Take a peak at the general waveform.
badastronaut1.jpg


Now I will zoom in and just hit a random screen capture. I was not even trying to capture such a horrible moment of clipping.
badastronaut2.jpg


Its really a good song and album, but the clipping kills me sometimes. I'm glad the album has massive dynamics so there is only a couple songs that have this giant brick wall of distortion. Take a listen for yourself.
 
Dang. I hardly know anything about mastering but I do know that a solid square passage on a wave form is bad news.
 
Ouch! Man, I haven't seen that many square waves since my AF electronics training.
 
Hmm...that's called mastering...
I thought it was called 'I forget to set the frickn' levels':D
 
How about adding some gain riding and/or slow low ratio comp to get the average in line, befor hitting the flatliner?
 
In electronics, we refere to that as DC with a slight AC component.:eek: I hope you didn't pay for that.
 
I could dig up the actual mastering house from the CD sleeve but I think that would be a futile gesture.
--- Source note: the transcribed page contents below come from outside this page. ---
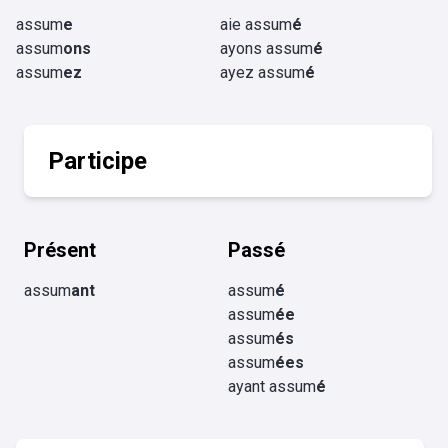
assum
e
aie assum
é
assum
ons
ayons assum
é
assum
ez
ayez assum
é
Participe
Présent
Passé
assum
ant
assum
é
assum
ée
assum
és
assum
ées
ayant assum
é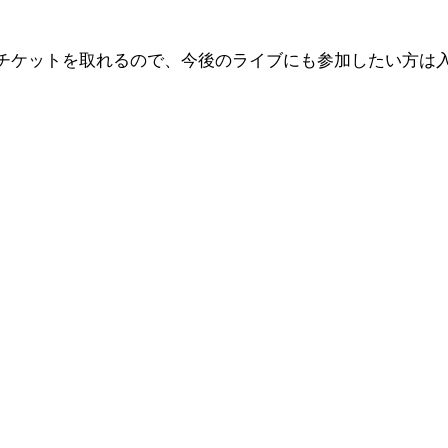
チケットを取れるので、今後のライブにも参加したい方は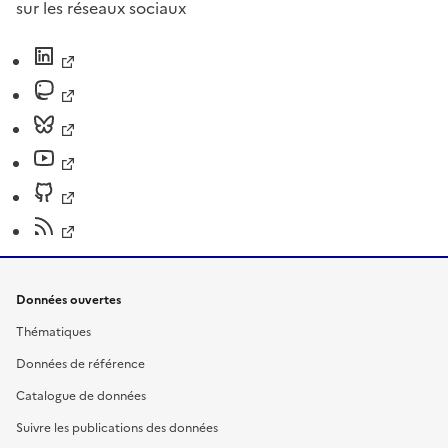
sur les réseaux sociaux
Données ouvertes
Thématiques
Données de référence
Catalogue de données
Suivre les publications des données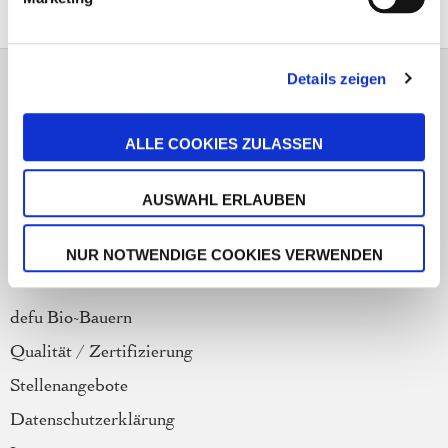
Hotline und Futterberatung
Details zeigen
+49 (0) 6257 9340-15
ALLE COOKIES ZULASSEN
Mo. - Fr. 9:00-13:00 Uhr
service@defu.de
AUSWAHL ERLAUBEN
Vertrag widerrufen
NUR NOTWENDIGE COOKIES VERWENDEN
Über uns
defu Bio-Bauern
Qualität / Zertifizierung
Stellenangebote
Datenschutzerklärung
You can see a lot of CDs today with squared out peaks, usually not as much as this one specific screen shot. Its just scary :eek: to look at. Have any of you listened to the mp3. To a casual listener I'm not sure most would even realise what they are hearing. But if you are at all into accurate listening and know what distortion sounds like then you will know that sometime is wrong when it gets loud.

Whatever happened to turning the volume knob up when you wanted it louder? It seems that sometimes I'm turning the volume down during the "louder" parts in order to stop the horrible distortion im hearing, but I have to remember its coming off of the CD, not the amp or speakers.
 
If they did this to the levels I'd hate to hear what they did with the EQ.

This type of thing is what I call the "2X4" effect, essentially when a mastering engineer makes a waveform look like a 2X4 piece of wood. Unfortunately it is all too common. Take a look at a Limp Bizkit CD sometime.

The fact that this is prominent in one section makes me believe that this engineer has no concept of dynamics and probably just ran your mix through a brick-wall limiter to raise the level.

Personally I use as many as 4-5 different compressors when mastering for different types of processing. For example, one for average levels, one for multiband dynamics (controlling frequency balance or to bring an element in the mix up/down), one for de-essing, one (maybe 2) for limiting, etc.